LA-based painter Roberta Gentry is closing out a show this week at LADIES' ROOM: ‘We Need Mirrors’. The independent gallery features all female-identifying artists, and Gentry’s richly-layered surfaces and evocative palette have found their footing amongst the talented and diverse showcase regularly on offer.
Based on Stanislaw Lem's 1961 sci-fi novel, Solaris, and playing with anthropomorphism, the exhibit showcases forms fluidly morphing, echoing an array of geometric portals, crevices, and grids, reaching history and the unknown simultaneously.
We have no need of other worlds.
We need mirrors.
We don't know what to do with other worlds.
-- Stanisław Lem
Flaunt had the privilege to chat with Gentry about her show, her practice, and her future.

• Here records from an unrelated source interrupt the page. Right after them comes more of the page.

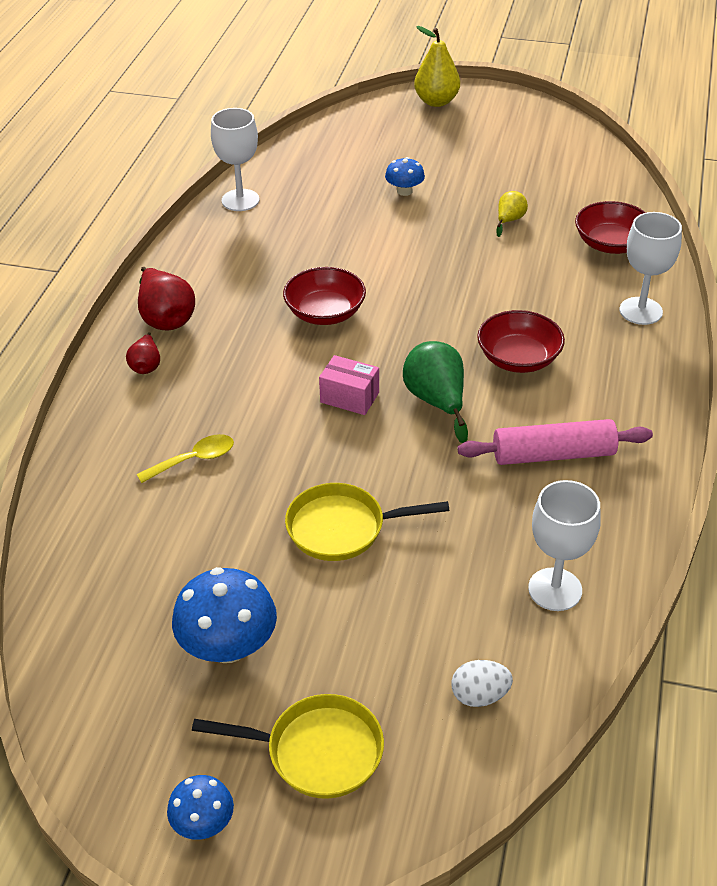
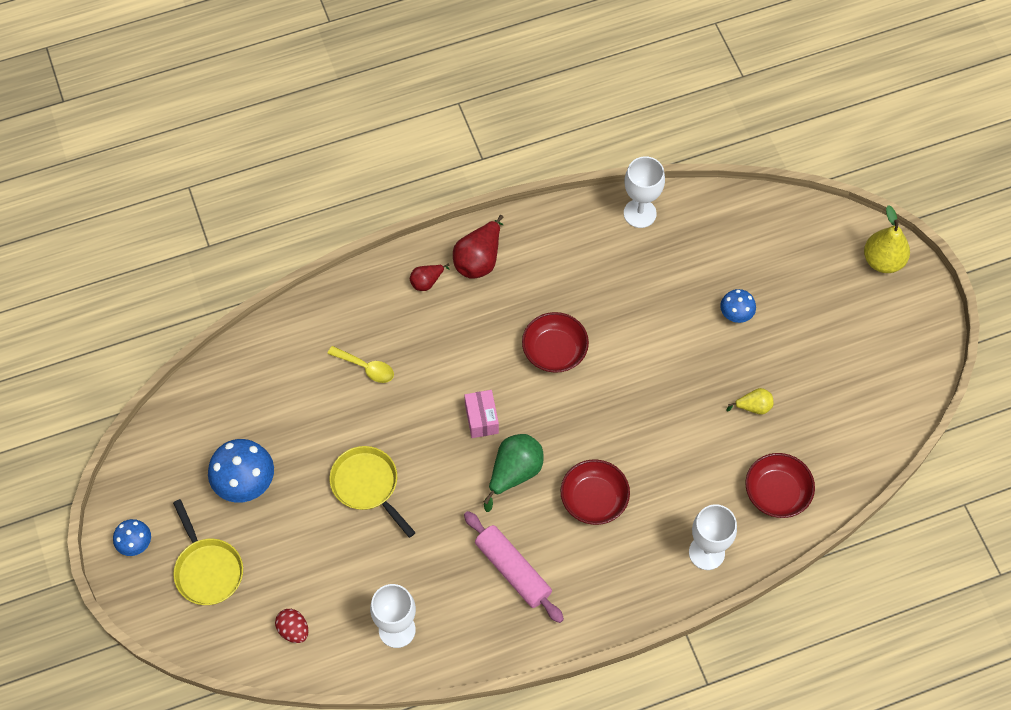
camera: 55 degrees right, 20 degrees up
white egg [451,660,513,707] -> red egg [275,609,309,643]

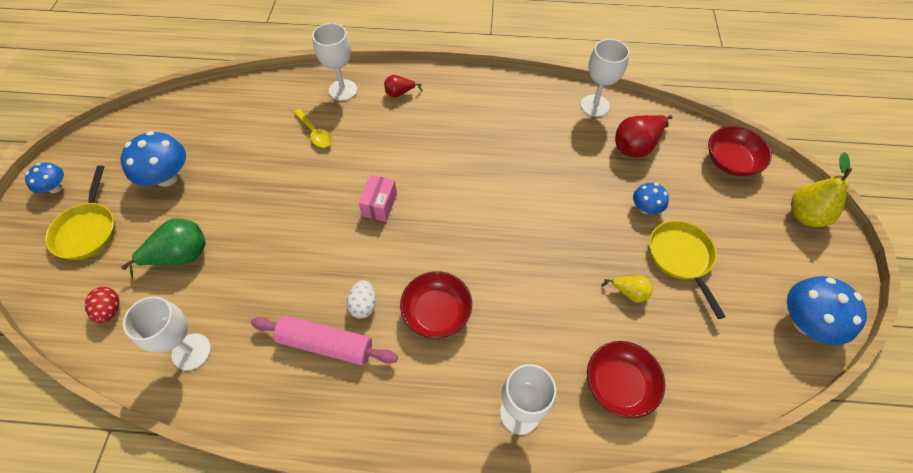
camera: 25 degrees right, 5 degrees down
yellow pan [329,446,416,538] -> yellow pan moved to [649,220,726,319]
red pear [453,215,503,279] -> red pear moved to [615,115,672,157]
pink rolling pin [464,511,564,623] -> pink rolling pin turned 60 degrees counterclockwise [251,315,398,365]
green pear [484,434,544,512] -> green pear moved to [121,218,206,279]
red bowl [522,312,589,373] -> red bowl moved to [708,126,772,176]
none -> white goblet [312,23,357,101]
none -> white egg [346,280,376,319]
none -> blue mushroom [787,276,867,345]

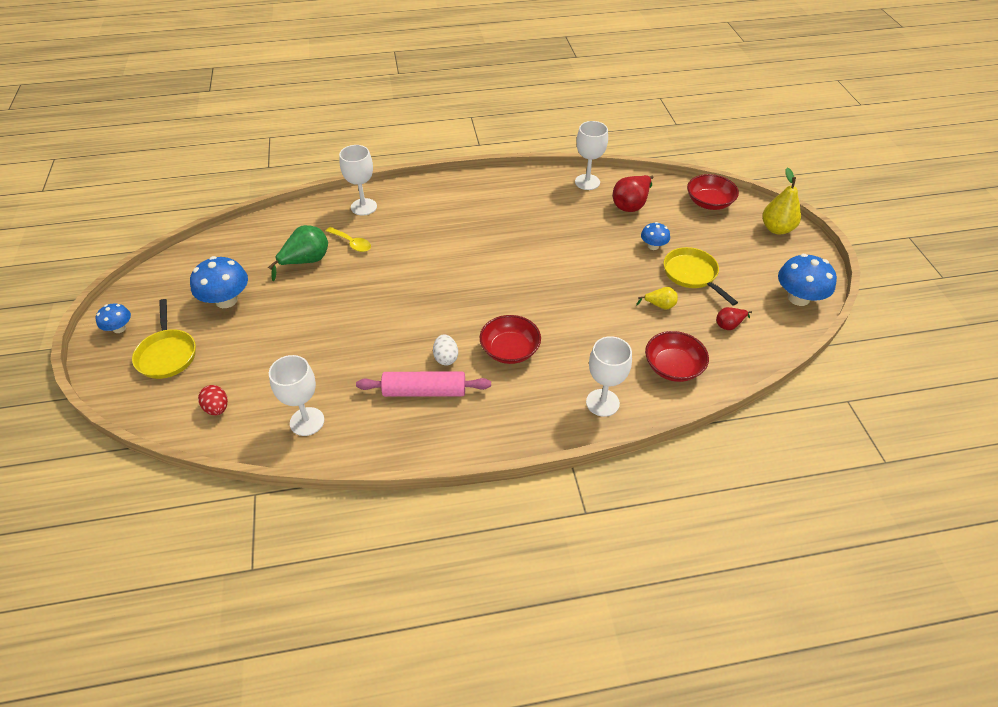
camera: 15 degrees left, 10 degrees down
green pear [121,218,206,279] -> green pear moved to [268,225,328,281]
pink box [358,175,397,222] -> none
red pear [384,75,422,97] -> red pear moved to [716,307,752,330]

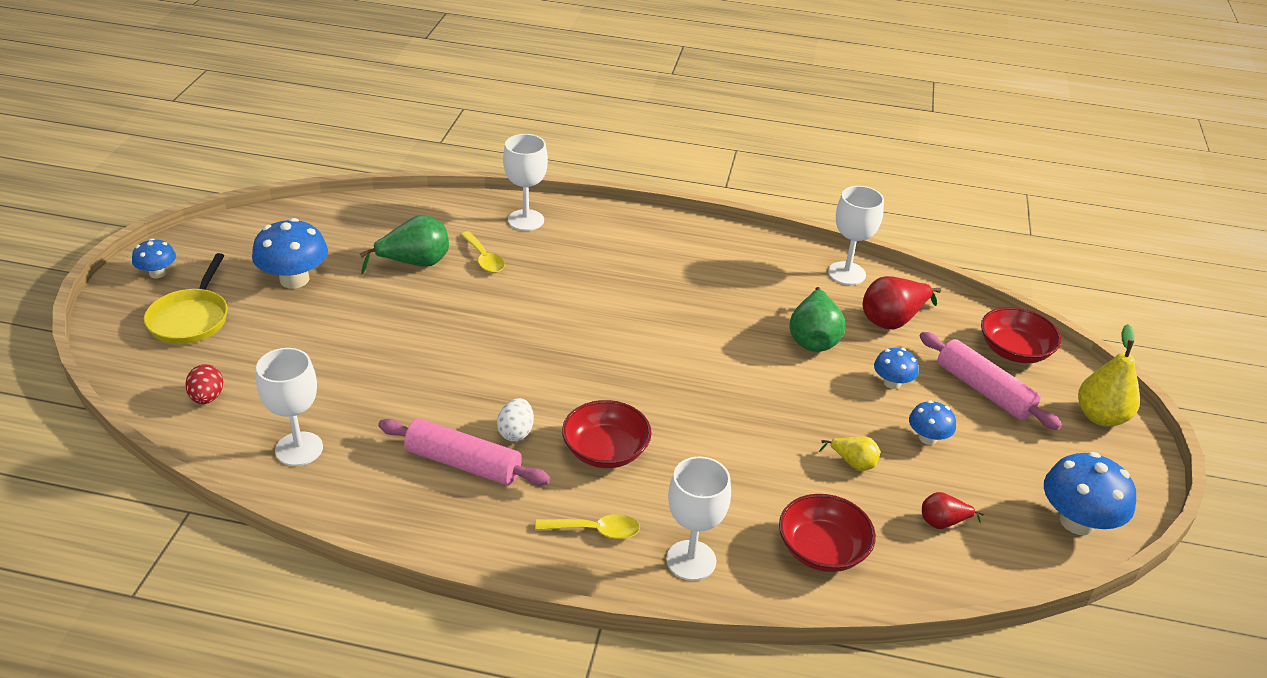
camera: 20 degrees right, 10 degrees down
yellow pan [664,247,738,306] -> blue mushroom [909,400,956,445]
none -> yellow spoon [535,514,640,539]
none -> green pear [789,287,845,352]
none -> pink rolling pin [920,332,1062,430]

What is something you’ve learned about yourself this year?
I’ve learned that I really like gardening, and hate baking bread. There’s something so satisfying about a strong, healthy plant.

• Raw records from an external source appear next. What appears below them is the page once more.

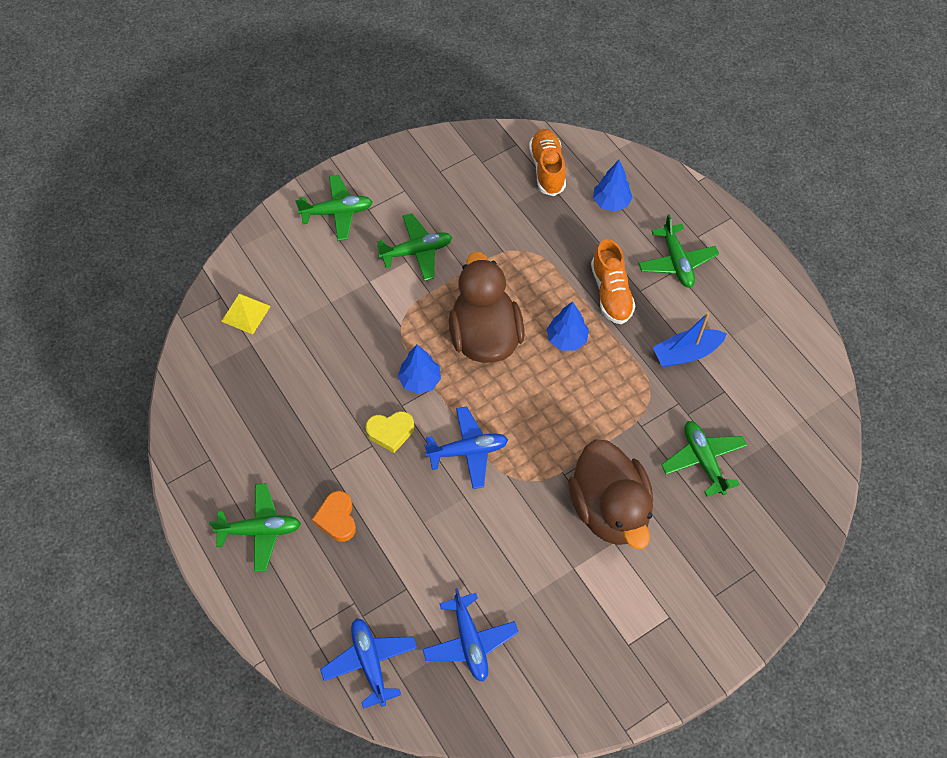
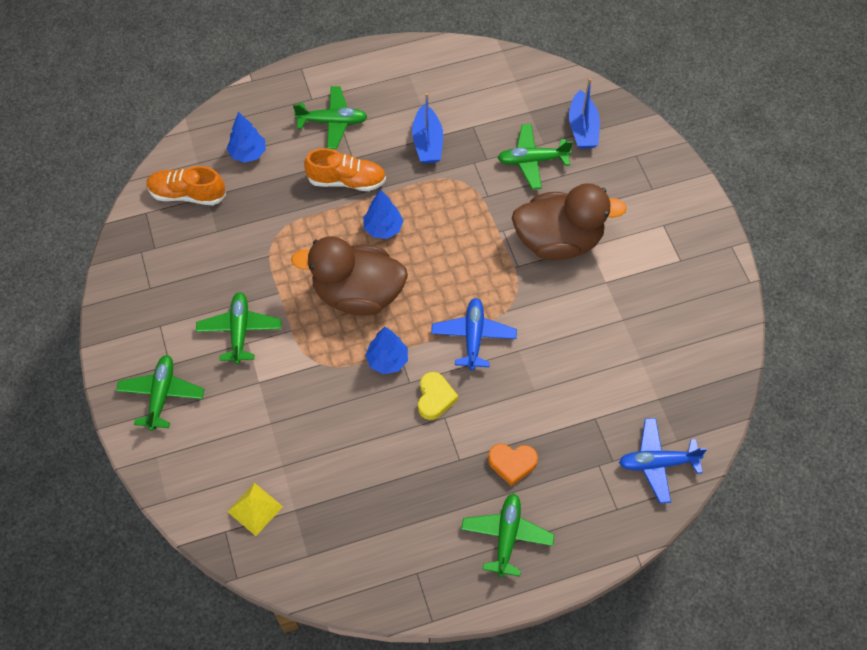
camera: 75 degrees left, 0 degrees up
blue plane [422,588,519,682] -> none
none -> blue boat [569,78,600,149]

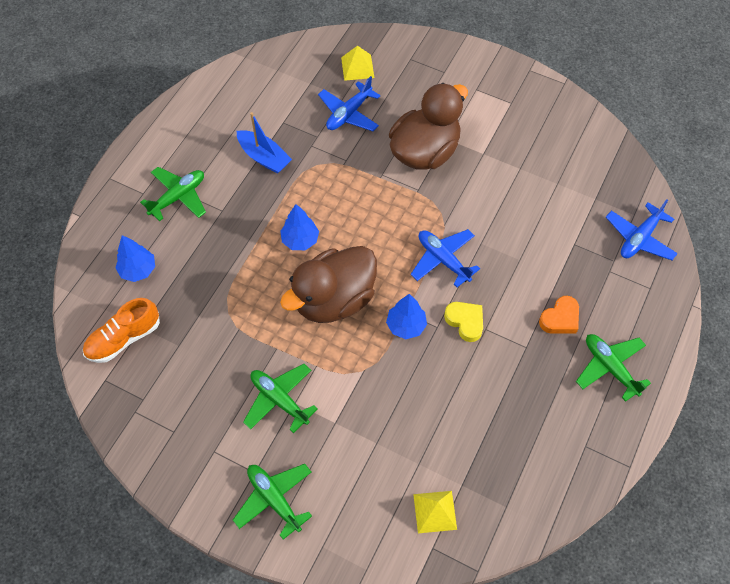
camera: 45 degrees left, 0 degrees up
orange shoe [304,148,386,191] -> none
green plane [498,124,573,189] -> blue plane [318,76,380,131]
blue boat [569,78,600,149] -> yellow pyramid [341,46,374,81]

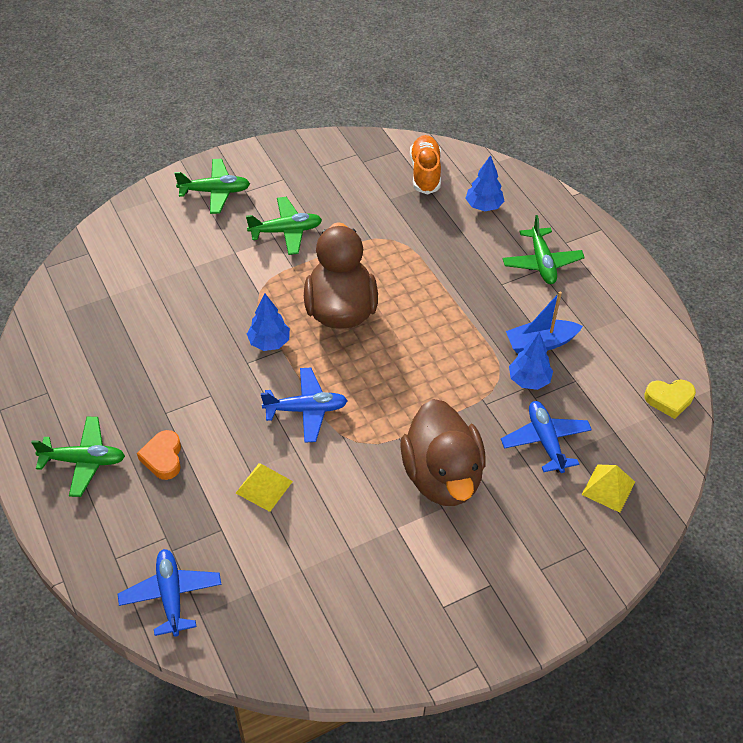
camera: 125 degrees right, 10 degrees down
blue tree [280,204,319,250] -> blue tree moved to [509,332,553,390]
yellow pyramid [413,491,457,533] -> yellow pyramid moved to [236,463,293,512]
yellow heart [444,302,483,342] -> yellow heart moved to [644,379,696,419]

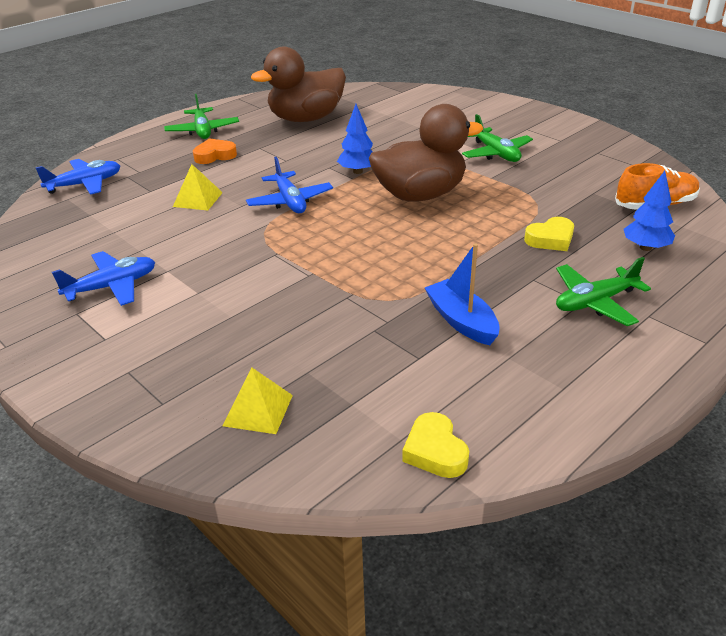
camera: 75 degrees right, 15 degrees down
green plane [174,159,250,214] -> none
brown duck [400,399,486,506] -> brown duck moved to [251,47,346,122]
blue plane [501,401,592,473] -> blue plane moved to [52,251,155,306]
blue tree [509,332,553,390] -> none
none -> yellow heart [524,217,574,251]

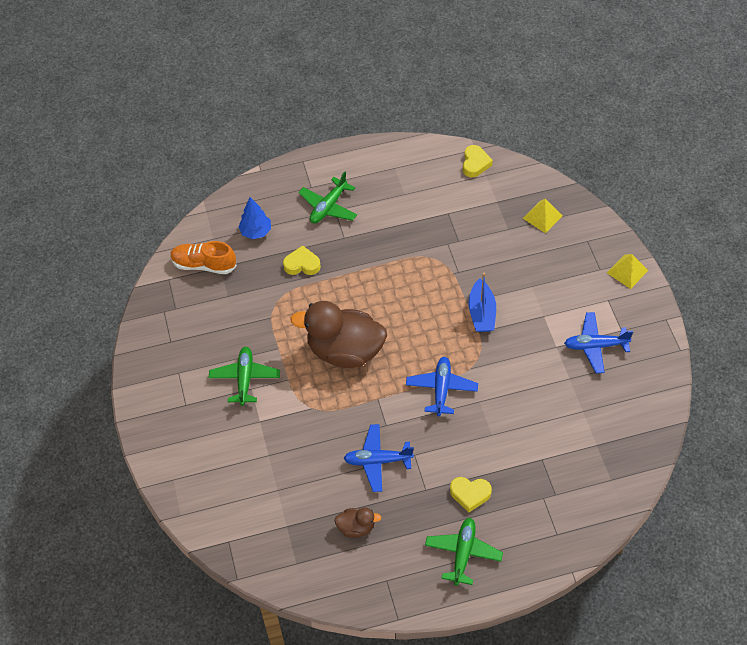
camera: 150 degrees left, 20 degrees up
blue plane [36,159,120,195] -> blue plane moved to [343,424,414,492]
yellow pyramid [173,164,223,211] -> yellow pyramid moved to [607,254,648,289]
orange heart [193,138,237,164] -> yellow heart [450,477,492,513]
brown duck [251,47,346,122] -> brown duck [334,507,381,538], size x0.45
blue tree [337,104,373,174] -> none
blue boat [425,244,500,345] -> blue boat moved to [469,272,496,332]
green plane [556,257,651,326] -> green plane turned 120 degrees clockwise [298,171,357,224]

What about your practice has simplified lately? What about it has become more complex?
I think that one part of my practice that has gotten simpler is making sure I understand where the lights and darks of a painting are going to be before I start thinking about color. I know it sounds a bit like painting 101, but it ends up saving many headaches later on. More complex? The backgrounds behind the figures have become more complex, now that they respond and grow from the figure itself.
What about this particular show is special to you?
I’ve been very grateful for this show with LADIES' ROOM, especially since it was very uncertain whether or not it would happen at all, and then if it would end up being a show that people could actually experience in real life. It was an amazing feeling to finally see it in the space after dreaming about it for the better part of a year.
Your work is said to explore organization and systems of language and meaning making. What’s been organized by this current exhibition? What’s been dismantled?
My previous work was concerned with language, but more about the shapes of the Latin alphabet and how they could exist as forms. I was interested in the way that certain forms feel as though they have meaning, even if they don’t correlate to anything specifically. This current work definitely grew from that place in that it still investigates form and meaning attached to specific forms. But lately it’s much more an obsession with a bi-laterally symmetrical figure or structure that lives in an environment that is constructed to complement it.
What sort of music is on your list of frequented lately? Does music play a role in your practice?
I’ve been listening to Dolly Parton a lot lately. But I don’t really listen to music very often in the studio. There’s too much emotion involved in music—it can be distracting. I think that since art and music are so closely related, I find it difficult to be involved with both of them at the same time.
What are you most looking forward to?
I’m looking forward to continuing this work and seeing where it goes. I spend a lot of time planning but the exciting parts are always the unexpected results of all the planning.